Cette démonstration illustre une capacité désormais accessible sans infrastructure cloud ni abonnement payant : enrichir un modèle généraliste avec une base de connaissances privée et actualisée, sans réentraînement. Pour les entreprises comme pour les particuliers, le RAG représente une voie pragmatique pour dépasser la date de coupure des modèles et les ancrer dans un corpus maîtrisé, qu'il s'agisse de documentation interne, d'archives éditoriales ou de bases réglementaires. Le fait que l'intégralité du pipeline tourne sur un ordinateur portable grand public, sans données envoyées vers des serveurs tiers, lève en outre les obstacles liés à la confidentialité qui freinent l'adoption en milieu professionnel.

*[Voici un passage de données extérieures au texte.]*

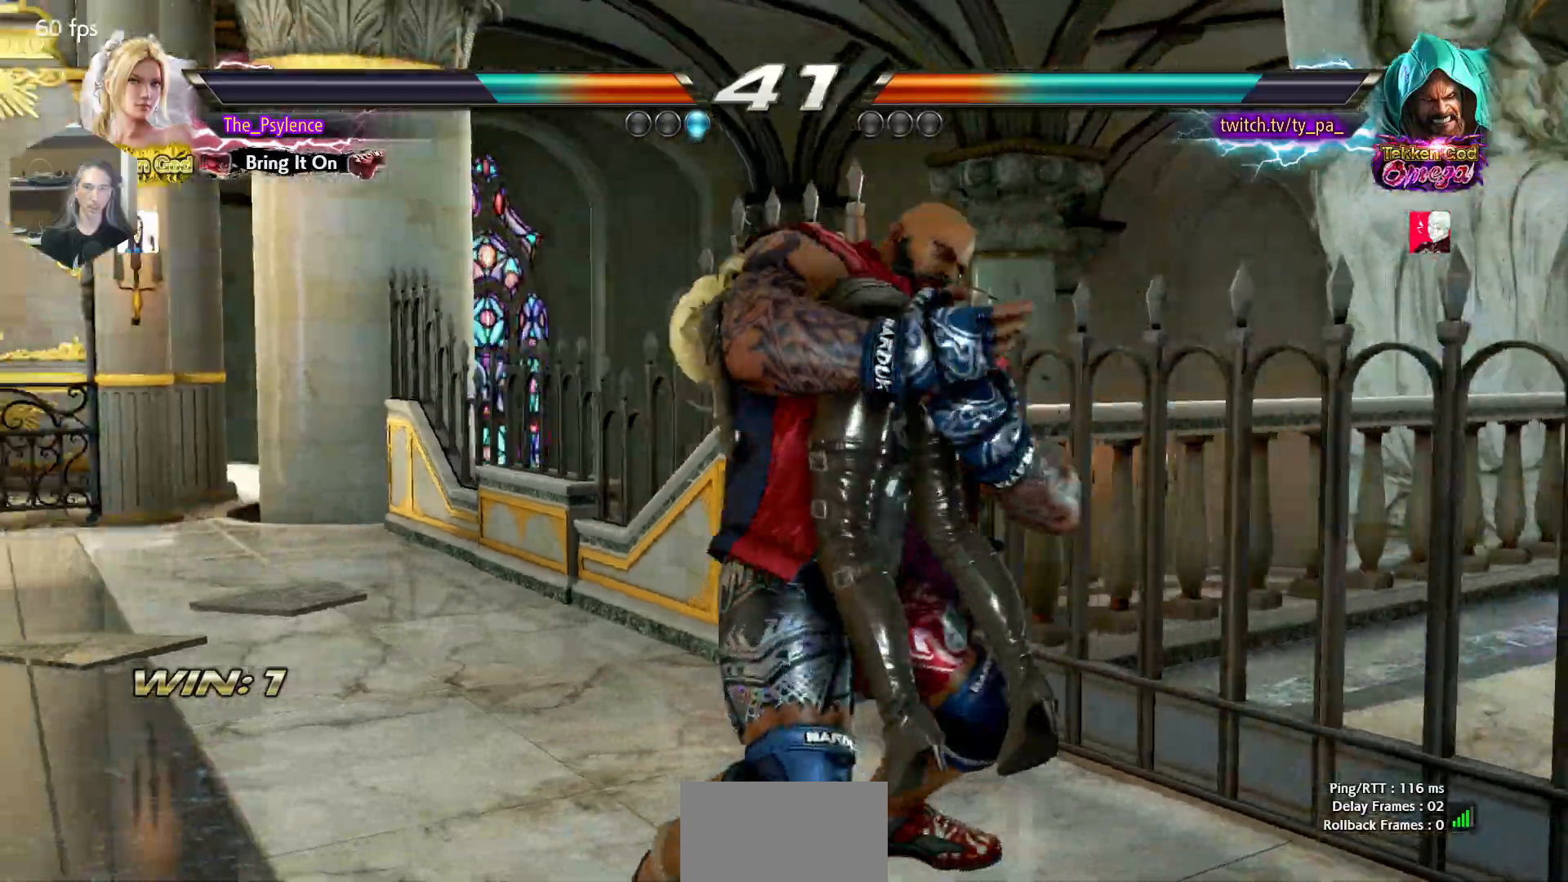
{"buttons": [], "events": [[100, "TRIANGLE", "down"], [200, "TRIANGLE", "up"]]}
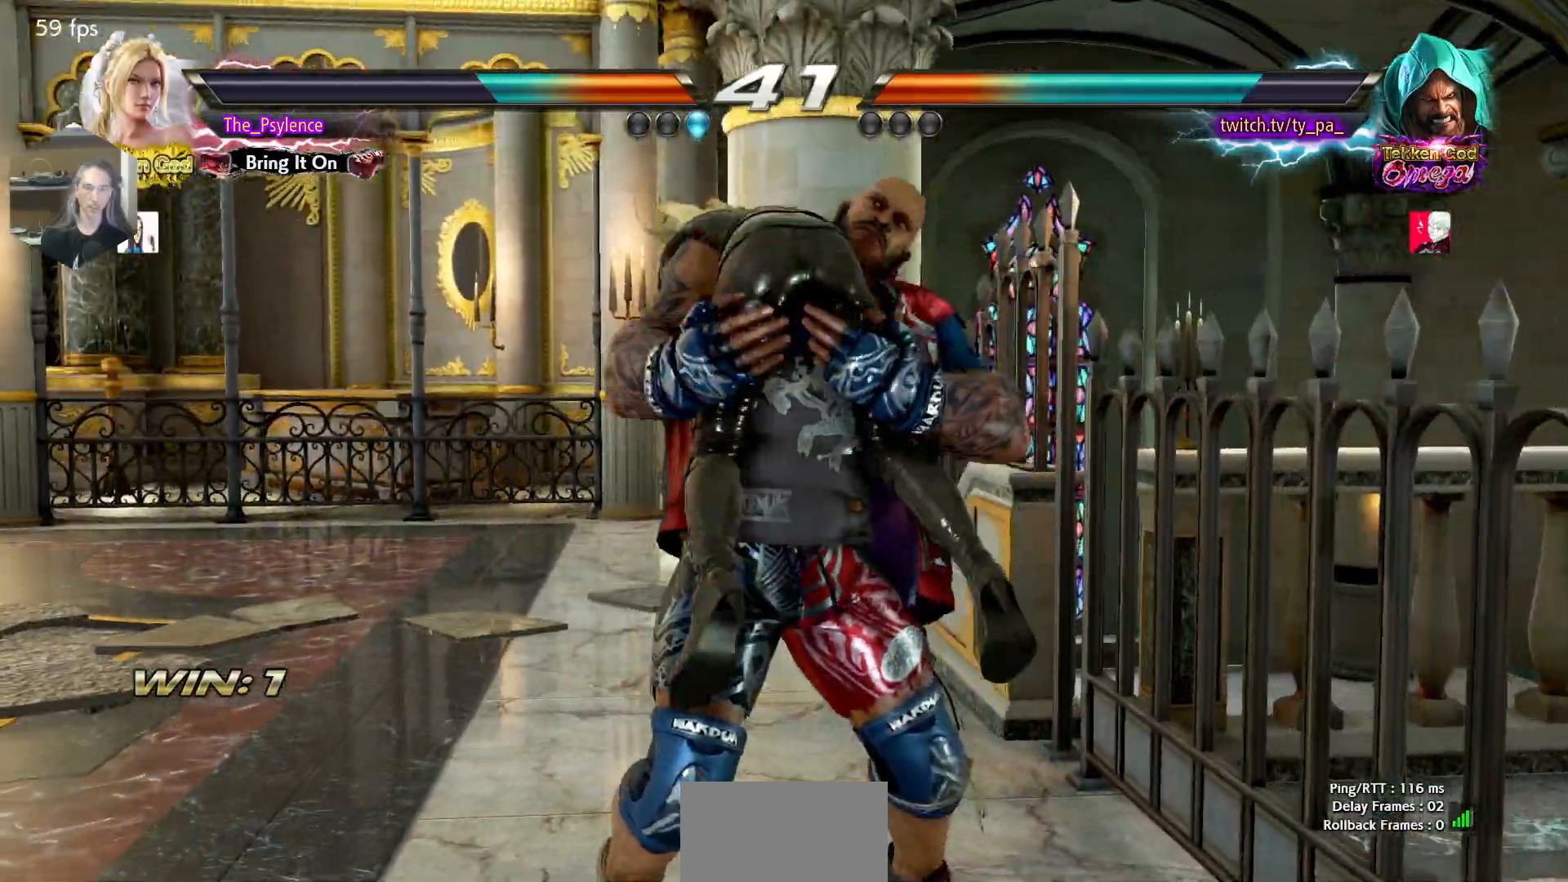
{"buttons": [], "events": [[367, "TRIANGLE", "down"], [417, "TRIANGLE", "up"]]}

Le RAG s'est imposé ces deux dernières années comme l'une des techniques les plus utilisées pour spécialiser les LLM sans passer par le fine-tuning, jugé coûteux et rigide. Mistral 7B, bien que désormais dépassé par des modèles comptant des centaines de milliards de paramètres, reste suffisamment léger pour tourner sur du matériel grand public tout en offrant des résultats exploitables. Ollama, de son côté, a considérablement simplifié le déploiement local de ces modèles depuis son lancement. La démarche de Next souligne que l'expérimentation RAG n'est plus réservée aux équipes disposant de GPU serveur : un Mac récent suffit, et le principal investissement reste le temps de constitution et de maintenance du corpus source.

Impact France/UE

Le pipeline entièrement local, basé sur Mistral 7B (Mistral AI, France), élimine tout transfert de données vers des serveurs tiers, levant les obstacles RGPD qui freinent l'adoption de l'IA générative en entreprise en France et dans l'UE.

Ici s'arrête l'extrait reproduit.